§ **TEXTO EM ESTUDO**
┄┄┄┄┄┄┄┄┄┄┄┄┄┄┄┄┄┄┄┄

Mourão terá ‘domínio da narrativa’ quando parar de mentir. Por Cláudio Angelo

Atualizado em 16 de setembro de 2020 às 9:05
General Hamilton Mourão. Foto: Reprodução/Twitter

Originalmente publicado por Direto da Ciência 

Por Cláudio Angelo

Prezado general Mourão,

Leio no Congresso em Foco que o senhor está preocupado por ter “perdido o domínio da narrativa” sobre a Amazônia. Segundo o senhor, três grupos teriam “dominado” a tal “narrativa”: a oposição a Bolsonaro, os nossos concorrentes econômicos e o cânc…, digo, os ambientalistas, com sua “paixão exacerbada”. A declaração contém tantas camadas de significado que demandaria quilômetros de análise para ser explicada a contento. Não é o caso aqui. Deixe-me apenas dar um conselho: se quer retomar o “domínio da narrativa”, um bom jeito de começar é parar de mentir.

┄┄┄┄┄┄┄┄┄┄┄┄┄┄┄┄┄┄┄┄

§ **DADOS PARA ANÁLISE**
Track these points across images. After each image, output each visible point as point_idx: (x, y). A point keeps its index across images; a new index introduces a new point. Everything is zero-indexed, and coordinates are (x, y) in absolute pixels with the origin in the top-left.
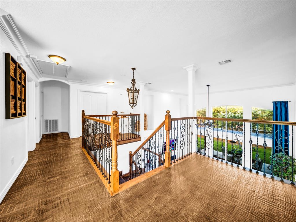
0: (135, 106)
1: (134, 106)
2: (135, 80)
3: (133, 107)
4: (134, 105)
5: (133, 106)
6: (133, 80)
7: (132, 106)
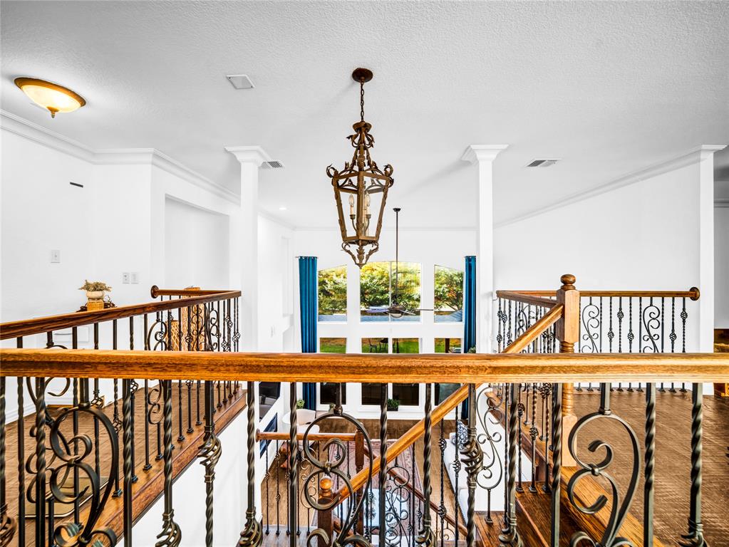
0: (371, 252)
1: (366, 252)
2: (367, 127)
3: (361, 259)
4: (367, 248)
5: (361, 252)
6: (362, 128)
7: (356, 254)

┄┄┄┄┄┄┄┄┄┄┄┄┄┄┄┄┄┄┄┄

§ **TAREFA A REALIZAR**
Prossiga a carta ao general Mourão sobre a narrativa da Amazônia, começando logo após a última frase apresentada.

§ **RESULTADO DA TAREFA**
Eu sei, é difícil depois de tanto tempo convivendo no coração do bolsonarismo. Mas vale a pena tentar, general. Se por mais nada, pela pátria. Estamos numa espiral de descrédito que será ruinosa para nossa economia. Na semana passada duas grandes redes de supermercados alemães pediram ao governo Merkel que pressione o Brasil para reduzir o desmatamento e as queimadas. Outros 40 varejistas europeus exigem uma resposta para continuar comprando nossas commodities. Os investidores seguem desconfiados do país – e desde a sua última conversa com eles as coisas só pioraram. E há um movimento crescente na Europa para cancelar o acordo comercial com o Mercosul. Veja bem: cancelar. Nem mesmo o Observatório do Clima, tido e havido como radical, defende acabar com o tratado.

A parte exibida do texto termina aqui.